En abordant le volet économique et social, un intervenant qui n’est autre qu’un ancien maire a apporté son témoignage suivant : « Une multinationale, spécialisé dans la fabrication du verre tout genre, et dirigée par un Kabyle qui y détenait 2/3 des actions a décidé de s’implanter à Azeffoun (Kabylie maritime). Les responsables de cette géante entreprise avaient prévu la création de I954 emplois directes dès sa mise en marche. Mustapha Benmansour, wali de Tizi-Ouzou de l’époque – c’était au cours des années I992- I993- a bloqué le projet en question, et ce, avec la complicité du maire de la commune concernée qui était issue du FLN (Front de Libération Nationale) ». M. Bouaziz Aït-Chebib qui reprend la parole cite un autre exemple. « En 2007, Rabrab a décidé de créer un complexe industriel du côté de Cap Djinet (Boumerdès) avec la création d’emplois directs dès la mise en marche des machines de l’ordre de I00.000. Jusqu’à ce jour, le pouvoir d’Alger a bloqué ce projet ».

Par ailleurs, selon le président du MAK, les feux qui ravagent les forêts et les vergers de Kabylie, l’implantation du béton sur des terres fertiles et propres à l’agriculture, la « persuasion » d’investisseurs à aller investir « ailleurs », l’insécurité et tant d’autres maux font partie du plan du pouvoir central d’Alger à maintenir la Kabylie sous son joug. L’orateur a affirmé qu’une fois l’autodétermination acquise, la Kabylie connaître un meilleur sort sur les plans économique et social. A propos de l’agriculture, M. Bouaziz Aït-Chebib a révélé que selon un bureau d’études hollandais, la terre de Kabylie, par sa composante, est la mieux indiquée pour la culture maraîchère. L’olive et son dérivé (huile), la figue et autres cultures arboricoles peuvent aussi être produites en énormes quantités en Kabylie. « Enormes quantités » sont des mots qui signifient que la Kabylie peut assurer l’exportation de ces produits ; ce qui laisse comprendre des rentrées en devises. Le président du MAK a démenti celles et ceux prétendant « l’économie de la Kabylie est sujette à caution.
Enfin, à propos du dernier point, le numéro un de l’Exécutif du MAK s’est adonné à un véritable cours pédagogique où les éléments du droit national et international et des sciences politiques sont mis en avant. En effet, par l’exploitation des contenus de ces deux sciences, M. Bouaziz Aït-Chebib a largement explicité les différences de taille existantes entre « l’indépendance » et « l’autodétermination ».

Concernant ce deuxième point, il a largement mis en avant aussi bien son historique ainsi que ses concepts.
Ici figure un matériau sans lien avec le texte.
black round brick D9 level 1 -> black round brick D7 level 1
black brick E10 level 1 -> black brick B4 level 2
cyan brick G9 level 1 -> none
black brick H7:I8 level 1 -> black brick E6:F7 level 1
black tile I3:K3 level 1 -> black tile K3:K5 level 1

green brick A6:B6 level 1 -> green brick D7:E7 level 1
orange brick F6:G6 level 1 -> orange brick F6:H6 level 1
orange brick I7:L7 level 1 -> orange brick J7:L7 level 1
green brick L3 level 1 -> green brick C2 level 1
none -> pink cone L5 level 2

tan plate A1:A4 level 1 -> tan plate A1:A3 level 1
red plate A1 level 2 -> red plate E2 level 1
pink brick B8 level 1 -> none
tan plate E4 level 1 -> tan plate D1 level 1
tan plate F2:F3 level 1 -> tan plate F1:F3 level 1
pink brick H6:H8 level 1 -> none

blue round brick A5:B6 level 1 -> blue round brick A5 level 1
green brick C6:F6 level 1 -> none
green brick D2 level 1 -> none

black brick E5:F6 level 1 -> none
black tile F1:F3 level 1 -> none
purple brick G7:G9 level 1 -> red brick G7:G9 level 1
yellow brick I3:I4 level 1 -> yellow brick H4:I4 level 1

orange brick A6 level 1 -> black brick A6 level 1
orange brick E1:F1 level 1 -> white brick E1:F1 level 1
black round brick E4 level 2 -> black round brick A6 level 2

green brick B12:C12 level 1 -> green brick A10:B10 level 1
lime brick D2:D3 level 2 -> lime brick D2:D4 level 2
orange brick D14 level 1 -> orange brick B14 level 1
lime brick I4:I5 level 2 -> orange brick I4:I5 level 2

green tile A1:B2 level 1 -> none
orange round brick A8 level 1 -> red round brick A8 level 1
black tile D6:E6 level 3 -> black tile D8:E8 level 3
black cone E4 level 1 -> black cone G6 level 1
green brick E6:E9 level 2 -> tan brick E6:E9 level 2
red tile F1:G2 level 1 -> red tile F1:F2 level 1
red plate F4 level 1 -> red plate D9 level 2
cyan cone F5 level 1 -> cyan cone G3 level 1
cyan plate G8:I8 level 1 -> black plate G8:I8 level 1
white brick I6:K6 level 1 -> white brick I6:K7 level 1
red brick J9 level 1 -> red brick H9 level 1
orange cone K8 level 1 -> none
Et pour conclure, le premier responsable de l’Exécutif du MAK dira que seuls celles et ceux qui veulent anathématiser délibérément la famille militante et patriotique du MAK tentent de faire « l’amalgame » entre l’autodétermination et l’indépendance. Et pour bien mettre les points sur les « I », Bouaziz Aït-Chebib soulignera à nouveau que « l’indépendance » n’a jais été la revendication du MAK. « D’ailleurs, ajoute-t-il, nous avons toujours répété que sur le plan de la monnaie, la défense nationale et les affaires étrangères, la Kabylie sera toujours lié à Alger ».
En denier lieu, le président du MAK fera entendre à l’assistance attentionnée que le peuple kabyle a toujours nourri de la sympathie et de la fraternité envers les autres peuples de la planète. A propos des peuples et des Etats, l’orateur dira qu’il y a une différence non des moindres. « En effet, explique M. Bouaziz Aït-Chebib, la colonisation est l’œuvre d’Etats impérialistes mais jamais de leurs peuples respectifs ». « Entre les peuples, termine-t-il, il n’y a que la fraternité et l’amitié ».